• **Instructions for the task**:
Check every line of the entries for "depth", and copy the lines that hold it.

[Saved entries]
[Start of section]
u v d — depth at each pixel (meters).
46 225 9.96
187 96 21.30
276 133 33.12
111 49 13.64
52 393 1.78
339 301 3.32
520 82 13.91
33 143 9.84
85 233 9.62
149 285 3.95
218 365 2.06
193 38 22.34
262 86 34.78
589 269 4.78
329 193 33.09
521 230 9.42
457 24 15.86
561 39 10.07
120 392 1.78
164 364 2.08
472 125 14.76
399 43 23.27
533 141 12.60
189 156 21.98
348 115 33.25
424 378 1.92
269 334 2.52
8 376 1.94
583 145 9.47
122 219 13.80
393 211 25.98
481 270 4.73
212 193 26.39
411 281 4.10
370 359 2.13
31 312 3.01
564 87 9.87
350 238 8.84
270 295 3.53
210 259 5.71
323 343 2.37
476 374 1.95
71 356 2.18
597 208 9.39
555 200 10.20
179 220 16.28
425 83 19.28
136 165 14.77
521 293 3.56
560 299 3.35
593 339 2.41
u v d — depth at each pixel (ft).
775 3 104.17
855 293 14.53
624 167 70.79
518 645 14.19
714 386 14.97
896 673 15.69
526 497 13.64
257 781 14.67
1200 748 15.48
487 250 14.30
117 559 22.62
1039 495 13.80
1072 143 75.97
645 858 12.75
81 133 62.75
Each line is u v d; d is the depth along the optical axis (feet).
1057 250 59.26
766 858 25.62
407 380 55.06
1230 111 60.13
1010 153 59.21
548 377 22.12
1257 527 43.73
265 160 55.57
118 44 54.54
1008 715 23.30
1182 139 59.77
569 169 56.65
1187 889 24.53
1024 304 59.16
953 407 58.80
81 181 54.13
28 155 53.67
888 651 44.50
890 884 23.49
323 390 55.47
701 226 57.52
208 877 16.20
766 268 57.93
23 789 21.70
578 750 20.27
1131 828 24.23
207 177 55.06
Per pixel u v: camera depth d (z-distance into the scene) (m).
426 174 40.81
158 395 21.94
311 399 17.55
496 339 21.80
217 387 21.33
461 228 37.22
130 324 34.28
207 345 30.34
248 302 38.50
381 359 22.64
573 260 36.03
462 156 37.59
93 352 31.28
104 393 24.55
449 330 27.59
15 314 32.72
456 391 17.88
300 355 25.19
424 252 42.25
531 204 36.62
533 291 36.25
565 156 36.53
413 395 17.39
[End of section]
• **Task solution**:
u v d — depth at each pixel (meters).
u v d — depth at each pixel (ft).
Each line is u v d; d is the depth along the optical axis (feet).
Per pixel u v: camera depth d (z-distance into the scene) (m).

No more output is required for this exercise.